Di norma, per correggere i soli dati del sostituto d’imposta bisogna inviare una dichiarazione integrativa utilizzando il Modello Redditi, contrassegnando nel frontespizio la casella “dichiarazione integrativa” con il codice 2 e presentando il Modello ad un CAF. Tuttavia, la scadenza per tale procedura in riferimento al 730/2023 era il 25 ottobre scorso.
Analogamente, il contribuente che si accorge di avere erroneamente indicato i dati del sostituto d’imposta nel 730/2024, può predisporre un 730 integrativo barrando la relativa casella presente sul frontespizio indicando il codice 2 e inviarlo entro il prossimo 25 ottobre.
Se invece le modifiche comportano minor credito o maggior debito e se ci sono altre sezioni o righi del modello da modificare, è comunque necessario inviare un modello Redditi integrativo ma con il codice 3. In questo caso, la scadenza è il il 31 dicembre del quinto anno successivo a quello in cui è stata presentata la dichiarazione.

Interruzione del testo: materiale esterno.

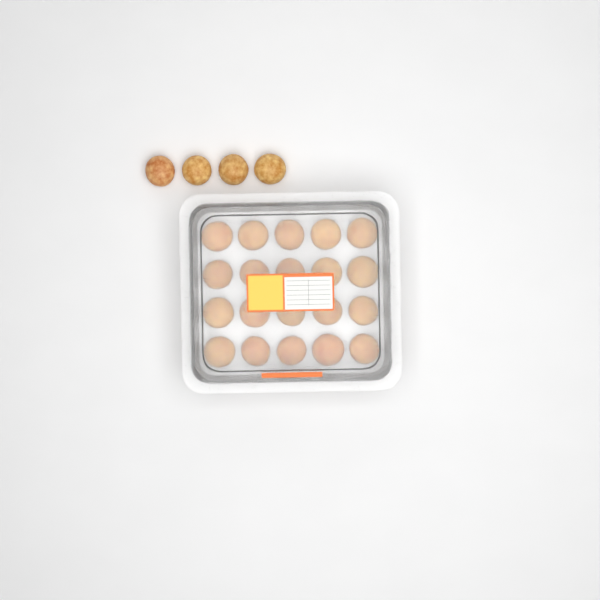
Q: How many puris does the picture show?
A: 24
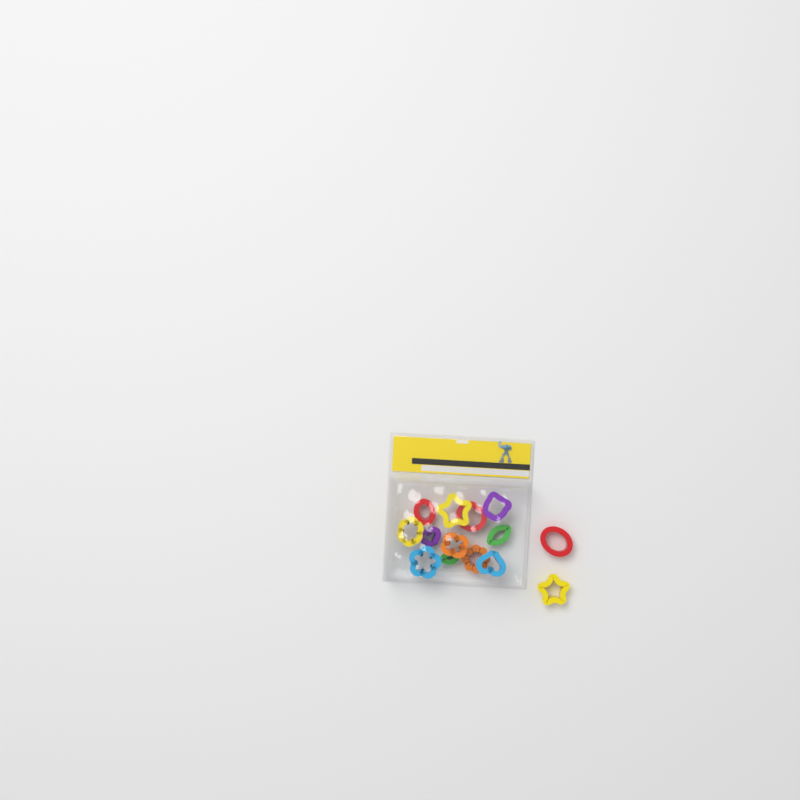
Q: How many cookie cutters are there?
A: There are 14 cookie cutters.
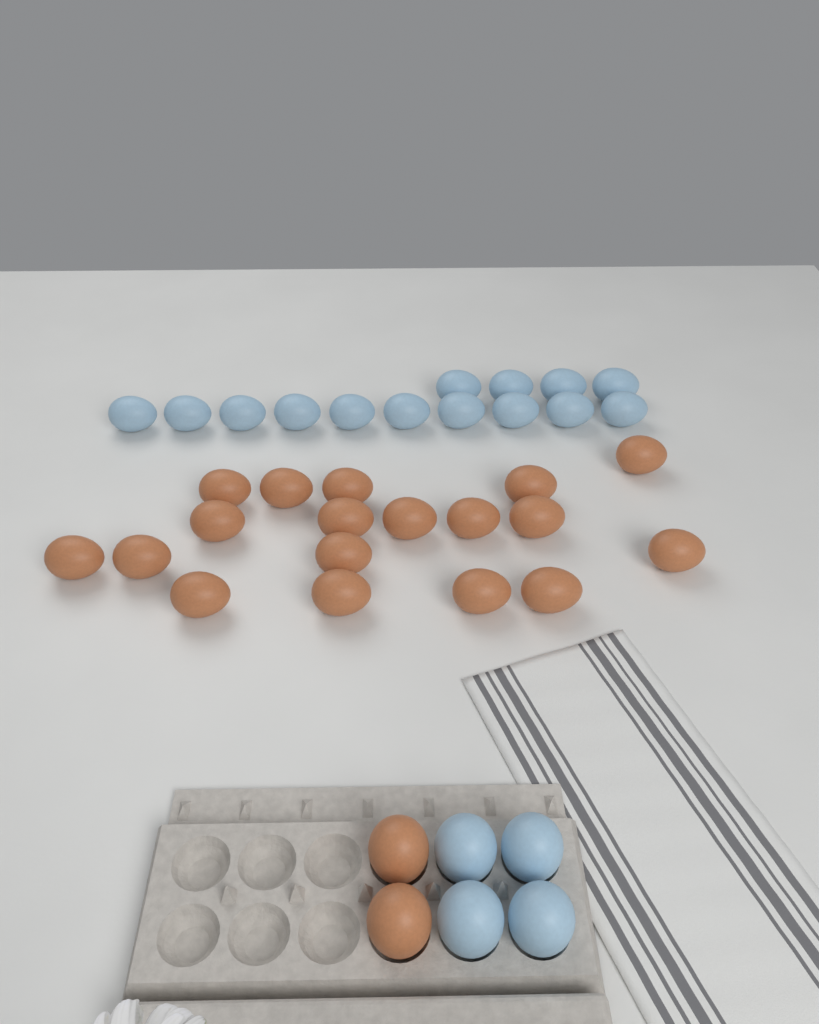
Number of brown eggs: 20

Il codice 1 serve infine nei casi in cui si trasmette nei termini una dichiarazione integrativa con nuove informazioni nello stesso anno d’imposta, tale che comporti un maggiore credito, un minor debito o un’imposta invariata.
Nel comparto Scuola, la situazione che ha descritto è piuttosto comune tra i lavoratori con contratti a termine. Il mancato accredito dei rimborsi IRPEF da 730 è spesso dovuta all’indicazione errata del sostituto d’imposta nella dichiarazione dei redditi, compresa la precompilata. Per i docenti precari è infatti la Ragioneria Provinciale dello Stato che si occupa della retribuzione del personale scolastico, non l’istituto scoltasio dove si presta servizio.
Fatta questa premessa, della procedura indicatale dall’impiegato dell’Agenzia delle Entrate (invio richiesta di rimborso iRPEF tramite modulo di compensazione contenente i dati corretti del sostituto d’imposta, con assistenza e/o intermedizione di un sindacato) non vi è alcuna indicazione sulle istruzioni di compilazione dei modelli dichiarativi o sul portale del Fisco né della Precompilata.
L’unica è confrontarsi con un CAF o direttamente con un sindacato, per verificare che non sia nei fatti una prassi comumenemtne adottata e confivisa con l’Amministrazione finanziaria, oppure per definire la strada più adatta da seguire nel suo caso.